In an effort to control abuse by robocallers, the US Congress passed the TRACED Act at the end of 2019. This legislation ordered telecom carriers to install a number-authentication system that allows consumers to more easily identify robocallers. While carriers must protect consumers against call spoofing, the FCC will enact stricter call compliance penalties. Although this act is months old, it did not immediately curb the number of robocalls. This is partly because imposing fines was not occurring and there was confusion about consumer consent.

However, the landscape for robocallers has drastically changed. FCC recently announced an enforcement process that should benefit consumers but pose challenges to call centers. To keep your call center in compliance, you need to understand the laws and subsequent FCC enforcement efforts.

FCC Enforces Call Compliance Penalties

The FCC announced enforcement action on May 1, asserting under Section 3 of the Traced Act that requirements to provide advanced notice will no longer occur. Section 3 of the act states that the FCC does not need to warn offenders of potential action. Instead, the FCC will immediately ask for a “monetary forfeiture” and the payment of fines by those who knowingly violate the TRACED ACT by continuing their illegal robocalls.

The FCC made additional modifications to its rules in order to be consistent with the legislation. They include:

  • Levying and enforcing fines of up to $26,000 per illegal robocall that intentionally violates the act.
  • Extending the statute of limitations to four years for those companies intentionally violating 227(b), which pertains to calls made with an automatic dialing system with a “pre-recorded, or artificial voice.”
  • Extending the statute of limitations to four years for those companies violating 227(b), which outlaws “misleading or inaccurate caller identification information with the intent to defraud, cause harm, or wrongfully obtain anything of value.”

Companies who are intentionally violating the law will potentially suffer huge financial losses. Those call centers who are scamming people will, in effect, get what they deserve. However, legitimate call centers could find themselves in serious trouble if they inadvertently violate the act. They will not receive a warning citation by the FCC. At $26,000 per call, the negative effects will be immediate and severe.

The TRACED Act itself also allows for asset forfeiture and a potential prison sentence of two years.

Consumer Protections

The STIR/SHAKEN standards currently in place require that calls channeled through “interconnected phone networks” must have their caller ID verified by the originating phone carrier and other carriers involved in the call before it can actually reach consumers. These regulations make spoofing and other scams much harder to perpetrate.

The TRACED Act is meant to protect consumers from these common scams as well. For instance, some consumers were recently targeted by robocalls designed to defraud them of their economic stimulus payments. Other scams involving Social Security payments, IRS collections, etc., have continued to thrive.
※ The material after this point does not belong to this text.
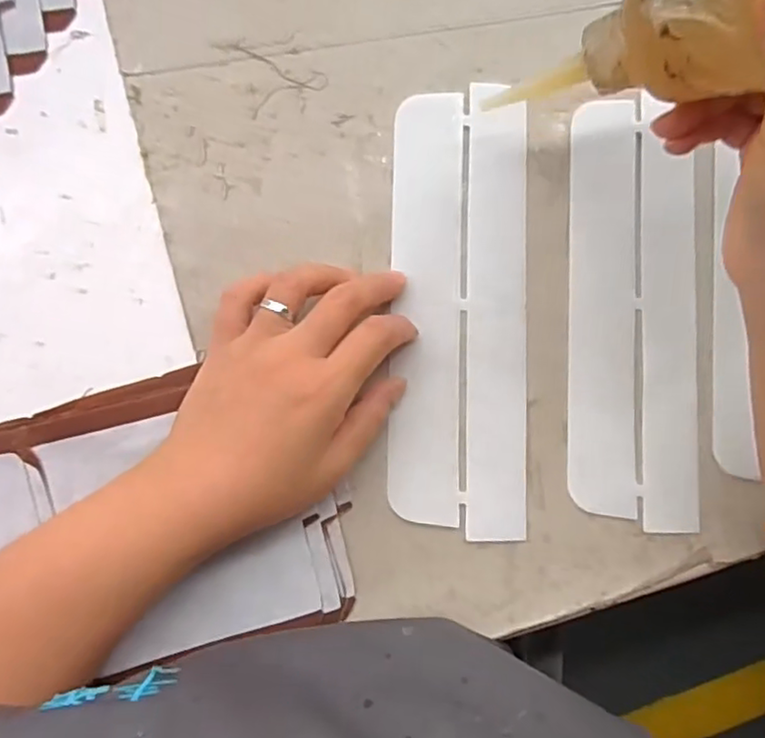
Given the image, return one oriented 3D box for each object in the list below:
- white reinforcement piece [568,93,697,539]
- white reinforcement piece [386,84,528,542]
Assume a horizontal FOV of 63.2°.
[{"bbox_3d":[0.132,-0.031,0.323,0.070,0.004,0.218,2,86,-6],"label":"white reinforcement piece"},{"bbox_3d":[0.039,-0.030,0.313,0.069,0.005,0.220,1,86,-8],"label":"white reinforcement piece"}]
The FCC’s enforcement actions should begin to curb these efforts and protect US citizens from the millions of bogus robocalls that have besieged them for years.

Call Center Effects

TRACED Act enforcement has the potential to help and harm legitimate call centers. Once most of the “bad actors” have been shut down, the general public should begin to regain trust in call centers and not reject them as a matter of course. As it is now, many citizens refuse to listen to any type of marketing pitch since it may be a scam. Once consumers don’t fear calls from scammers, call centers should see a more positive response to their efforts.

These enforcement provisions may also have a negative effect on legitimate call centers as they may be wrongly identified and blocked. They may also receive fines for violating the law, which can lead to some costly legal battles.
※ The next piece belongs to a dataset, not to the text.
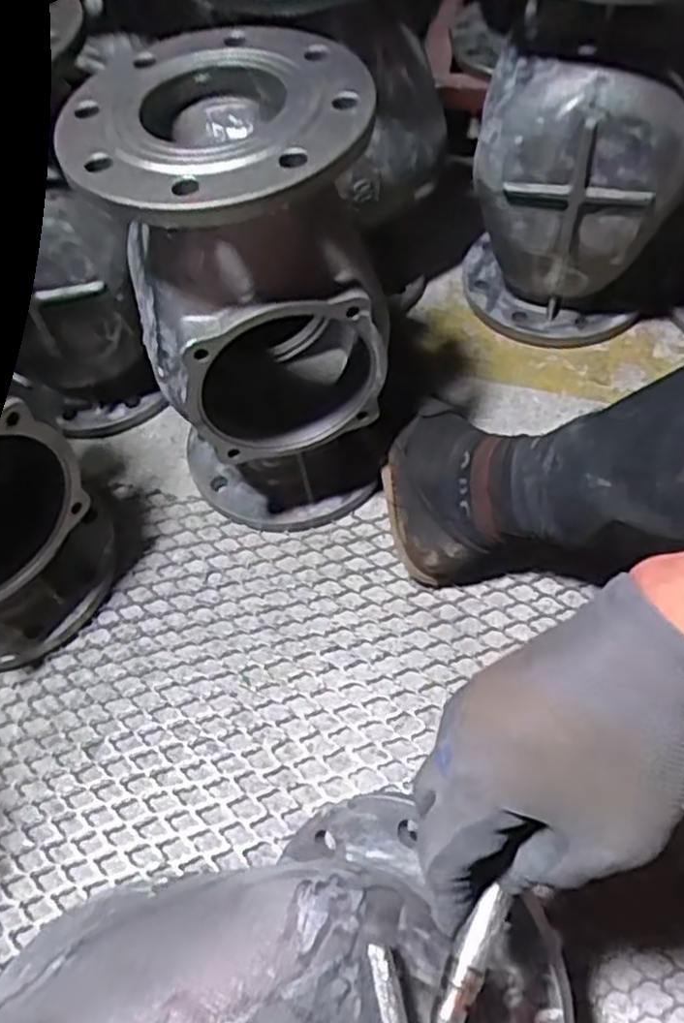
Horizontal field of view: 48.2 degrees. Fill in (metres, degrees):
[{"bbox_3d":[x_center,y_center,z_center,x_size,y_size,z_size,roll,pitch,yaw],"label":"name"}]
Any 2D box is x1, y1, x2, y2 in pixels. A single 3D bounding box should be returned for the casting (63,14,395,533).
[{"bbox_3d":[-0.074,-0.151,0.647,0.198,0.387,0.193,-14,56,-4],"label":"casting"}]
Experts warn that between 10 – 30% of legitimate business calls are subject to wrongful blocking. This means that outbound calls concerning delivery dates, appointment confirmations and even prescription pick-ups can be blocked. These calls are meant to improve the lives of consumers, and blocking them can be harmful.

Call Center Precautions

Outbound call centers, particularly third-party concerns, face challenges due to the new enforcement efforts. To limit problems, call centers should take several precautions, including:

  • Actively enforcing all federal, state and local call regulations.
  • Producing reports on caller ID for outbound calls.
  • Eliminating carriers with poor records on fraud.
  • Improving customer consent processes.

Constant vigilance and adherence to the TRACED ACT and TCPA regulations are the best protections for legitimate call centers. They are also the only way for you to avoid crushing call compliance penalties.

Efforts to curtail robocalls have made call center management more challenging. The recent FCC enforcement efforts may fill you with trepidation, but proper preparation and adherence to the letter of the law should keep your company out of the FCCs crosshairs. With fewer call spoofing scams, legitimate call centers may benefit from a more positive consumer attitude.